Traditionally, it was assumed that oxygen on Earth had a history of "none, then some, then a lot", said Buick.
"But what it looks like now is, there was a period of a quarter of a billion years or so where oxygen came quite high, and then sunk back down again."
It wouldn't have been enough time for complex life to diversify and take hold on the planet, but it's possible that some complex organisms could have arisen before dying off again when the oxygen crashed.
In the past, researchers had predicted that this early oxygen increase - known as the 'oxygen overshoot' - might have occurred, but this is the first time it has been studied in detail.
The same technique could also one day be used to measure the historic oxygen levels on Earth-like planets outside our Solar System, as a way of assessing whether they might have ever hosted life.
So what caused Earth's oxygen levels to soar early on, only to crash again?
"That's the million-dollar question," said one of the researchers, Eva Stüeken, from St Andrews University in Scotland. "It's unknown why it happened, and why it ended."

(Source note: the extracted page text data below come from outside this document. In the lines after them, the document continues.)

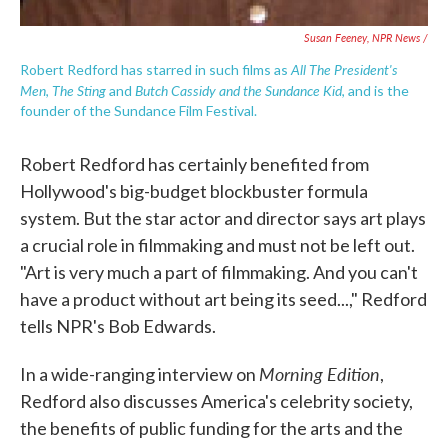
Susan Feeney, NPR News /
All The President's
Robert Redford has starred in such films as
Men
The Sting
Butch Cassidy and the Sundance Kid
,
and
, and is the
founder of the Sundance Film Festival.
Robert Redford has certainly benefited from
Hollywood's big-budget blockbuster formula
system. But the star actor and director says art plays
a crucial role in filmmaking and must not be left out.
"Art is very much a part of filmmaking. And you can't
have a product without art being its seed...," Redford
tells NPR's Bob Edwards.
Morning Edition
In a wide-ranging interview on
,
Redford also discusses America's celebrity society,
the benefits of public funding for the arts and the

"It is an unprecedented time in Earth's history," added Buick. "If you look at the selenium isotope record through time, it's a unique interval. If you look before and after, everything's different."
We might never know for sure whether complex life originated and died out before the first eukaryotes, but it's interesting to note that the conditions that paved the way for complex life on Earth might not be quite as rare or unique as we previously thought.
The research has been published in Proceedings of the National Academy of Sciences.